Gifts that Grief can Give
Gifts can come alongside grief. It’s taken time through my own grieving journey to understand all that I’ve actually gained, through loss.
There is incredible pain through grief. Enduring the early days, weeks, and months is not easy. Grief continually crops up through moments that easily produce a lump in your throat or trigger the deep sense of loss. In many ways, it saddles up alongside us forever. Despite that, the passage of time thankfully allows us to reap the hardest-won rewards of a grieving journey. We can start to lay down what it has taken away from us to more fully appreciate what it can give back.

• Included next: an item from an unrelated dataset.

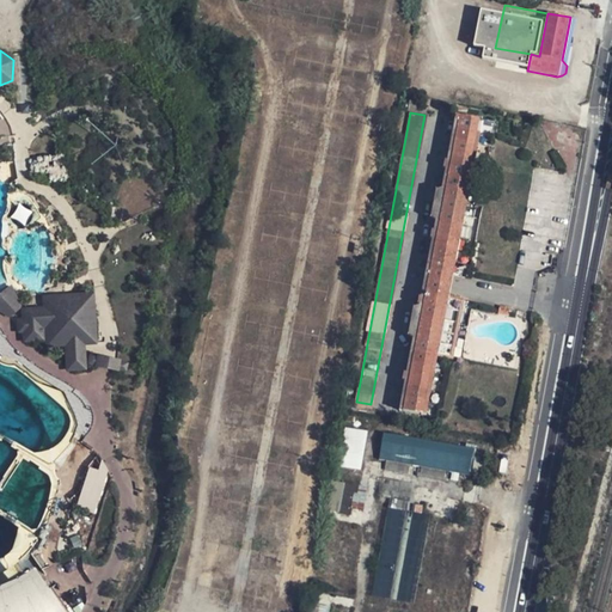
[(399,411),(422,415),(433,356),(445,297),(448,275),(478,121),(456,116),(399,411)]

Gifts that can come with grief:
Patience
Grief gifts us patience, particularly with our own feelings. Early on, I would try and rush through and quickly fix or at least shove down my feelings of anxiety or angst. Grief is not comfortable, it hurts and it’s painful, and I didn’t want to feel any of those things. Because of trying to skip over all those, I often suffered from a short attention span, I was easily distracted, and feelings of worry and sadness overwhelmed me. Through support groups, therapy, and guidance from those who had been in my shoes, I learned the importance of being patient with myself (and others). I learned to accept those feelings as they were, and sit or walk with them for awhile. I eventually recognized that those feelings would come, and they would go. It took practice not to avoid and rush through the uncomfortable, and I still work on it. The gift of patience through grief, beyond a stronger sense of calm and healing, is one that has spilled over to more fully experience all emotions, which means happiness and joy too.
Kindness
My mother has always taught us to “lead with love.” It’s been used as a mantra of sorts through hardships in our family. Grief gifts you an incredible, newfound sense to easily forgo judgement of others because we now know that we can’t fully understand what they have been through. Grief brings new perspective on what is important, and what isn’t. There is a deeper sense of empathy for others that comes alongside our own loss. Kindness comes easier, and it is a gift that grief gives us.
Strength
A good friend had sent me a greeting card quoting Bob Marley, “You never know how strong you are until being strong is your only choice.” Grief oftentimes comes our way because the unimaginable happened, and we find ourselves living in a situation we didn’t expect, or certainly didn’t wish to happen. There are times that we have no other option than to dig deep and flex an inner strength we didn’t even know we had. So not only do we discover we were stronger than we knew, we continue to gain strength through the journey. I’m not implying a grieving person always needs to be strong, because some days that tank is empty, and that’s OK as we rely on those around us. However, grief gifts us the ability to uncover the unfailing strength to get through something we never thought we could.
Years ago, I wouldn’t have thought that grief could have given me anything but sleepless nights, overwhelming pain, and a sense loss. However, perhaps one of the most healing parts of this journey is acknowledging and accepting all that grief can actually give back, and being able to share the patience, kindness, and strength with others.